■ Votre tâche ■
Poursuivez le texte sur la pâtisserie colorée et l'esthétique du raté à partir de sa dernière phrase.

══ Texte à lire ══

Inutile de préciser que, dans un passé récent, la couleur verte sur les gâteaux évoquait davantage le moisi que le charme discret du colorant alimentaire. Ce vert technicolor m’a immédiatement rappelé Swindled, de Bee Wilson, qui rappelle le difficile chemin vers la réglementation alimentaire. Dans l’Angleterre rapidement industrialisée du XIXe siècle, la chaîne de préparation des aliments et de sourcing de leurs ingrédients se complique et se perd. On a une idée d’à quoi les aliments devraient ressembler (le pain devrait être blanc pour être celui des bourgeois) et peu de scrupule concernant la façon d’y parvenir (on mélange donc de l’ammoniaque à la farine pour obtenir le pain blanc avec une farine de mauvaise qualité). Une belle illustration en est le scandale des bonbons empoisonnés vendus par un confiseur en 1858, suite à une confusion entre de l’arsenic et du plâtre. (21 victimes, mais pas de coupable désigné, sinon le hasard et la maladresse involontaire). La faim justifie les moyens. Dans le fast-food, autre plaisir coupable, après tout on n’est pas certain de ce qu’on se met sous la dent non plus. Giddens décrit l’attrait du fast-food comme un plaisir équivoque, entre sympathie et peur, certitude et risque. Le fast-food est à la fois technologie de pointe, nourriture du futur, méconnaissable et broyée, et lien primitif avec une bouillie familière et primitive que l’on dévore avec les doigts.
Long terme : “rater sa vie, c’est déjà ça”
L’évolution de la pâtisserie vers une forme de défonce raffinée et colorée illustre aussi une nouvelle appréciation du décalé et du raté, dont l’esthétique accidentelle imprègne de plus en plus le geste créatif (ci-contre un article extrait d’une revue spécialisée dans le théâtre et les arts vivants) :
“À l’échelle individuelle, reconnaître que « rater sa vie, c’est déjà ça » serait aussi reconnaître que rater sa vie suppose d’abord de savoir se maintenir en vie d’une manière déterminée. Ce serait avoir appris, avec la perte possible de certains rêves et idéaux, avec la déconstruction de certaines idées reçues, que vivre à peu près comme on l’imaginait et à peu près comme on voudrait (…)

═══
══ Jeu de données ══

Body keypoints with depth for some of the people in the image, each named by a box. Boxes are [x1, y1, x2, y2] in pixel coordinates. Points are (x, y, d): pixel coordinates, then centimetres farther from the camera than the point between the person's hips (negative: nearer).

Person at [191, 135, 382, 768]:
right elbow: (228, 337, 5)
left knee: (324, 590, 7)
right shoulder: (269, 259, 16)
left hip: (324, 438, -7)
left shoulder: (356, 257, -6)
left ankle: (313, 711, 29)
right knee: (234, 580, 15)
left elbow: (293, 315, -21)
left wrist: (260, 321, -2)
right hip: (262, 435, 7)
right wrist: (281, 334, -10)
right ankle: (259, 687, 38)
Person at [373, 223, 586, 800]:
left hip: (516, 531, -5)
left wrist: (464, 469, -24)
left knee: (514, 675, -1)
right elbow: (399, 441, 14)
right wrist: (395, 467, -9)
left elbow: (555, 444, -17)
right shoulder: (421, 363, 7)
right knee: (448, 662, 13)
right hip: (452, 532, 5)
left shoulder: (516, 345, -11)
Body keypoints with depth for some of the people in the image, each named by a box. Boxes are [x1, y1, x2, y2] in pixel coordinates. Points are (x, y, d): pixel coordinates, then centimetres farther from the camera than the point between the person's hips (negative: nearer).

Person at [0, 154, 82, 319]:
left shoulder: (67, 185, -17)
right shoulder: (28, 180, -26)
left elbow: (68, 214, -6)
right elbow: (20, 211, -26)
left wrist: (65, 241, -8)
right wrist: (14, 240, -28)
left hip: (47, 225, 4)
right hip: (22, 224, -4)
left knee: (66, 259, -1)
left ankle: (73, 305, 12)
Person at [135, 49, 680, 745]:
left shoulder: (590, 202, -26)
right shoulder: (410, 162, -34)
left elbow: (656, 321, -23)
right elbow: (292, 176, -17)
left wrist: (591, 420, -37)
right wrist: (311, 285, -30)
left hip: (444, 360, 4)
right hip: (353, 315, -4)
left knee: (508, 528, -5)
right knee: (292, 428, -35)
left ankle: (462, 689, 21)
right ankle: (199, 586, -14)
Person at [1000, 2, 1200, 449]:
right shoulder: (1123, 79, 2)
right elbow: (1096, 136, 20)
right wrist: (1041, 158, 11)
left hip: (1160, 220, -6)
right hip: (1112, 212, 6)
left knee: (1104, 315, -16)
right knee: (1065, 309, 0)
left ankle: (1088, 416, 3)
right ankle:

═══

■ Résultat obtenu ■
Une manière alternative, anticapitaliste et anticonformiste d’être, de comprendre et de créer. Le rater avec sa part de négativité et de pessimisme serait ainsi une manière plus créative, coopérative et surprenante d’être au monde.”
Rater sa vie, galérer, accepter le décalage entre ses attentes et la réalité, c’est déjà être encore là. Dans ces temps où émergent de plus en plus de conversations sur la maladie chronique, je suis tombée sur cet article, recommandée par un twitto, sur la peine de vivre des malades du cancer qui ont guéri. Comment renouer avec une vie qu’on sait désormais fragile, qu’on pensait déjà finie ? Comment s’occuper à nouveau d’un corps sur la longueur ? J’ai été profondément bouleversée par ce texte de la journaliste Caitlin Flanagan sur deux dents perdues, la seule affliction “normale” de ses vingt ans de cancer et de traitements. La perte de ces deux dents, processus ordinaire d’un corps qui vit encore, la choque profondément.
Ce que les gens ne comprennent pas, c’est que tous les traitements que j’ai subis ces vingt dernières années se sont, encore et encore, accumulés, accumulés, accumulés. Comme si chaque traitement était une tasse en porcelaine, et que chacune de ces tasses s’étaient entassées l’une après l’autre.
- The Things I Would Never do
Le problème du risque est que, si le plaisir qu’il procure est singulier, ses conséquences sont souvent partagées. Au moment où la vie reprend son cours apparemment ordinaire, un nouveau contrat social autour de ce risque doit être écrit. Reste à voir s’il inclura ou pas les plus vulnérables.
En attendant, vous reprendrez bien du gâteau.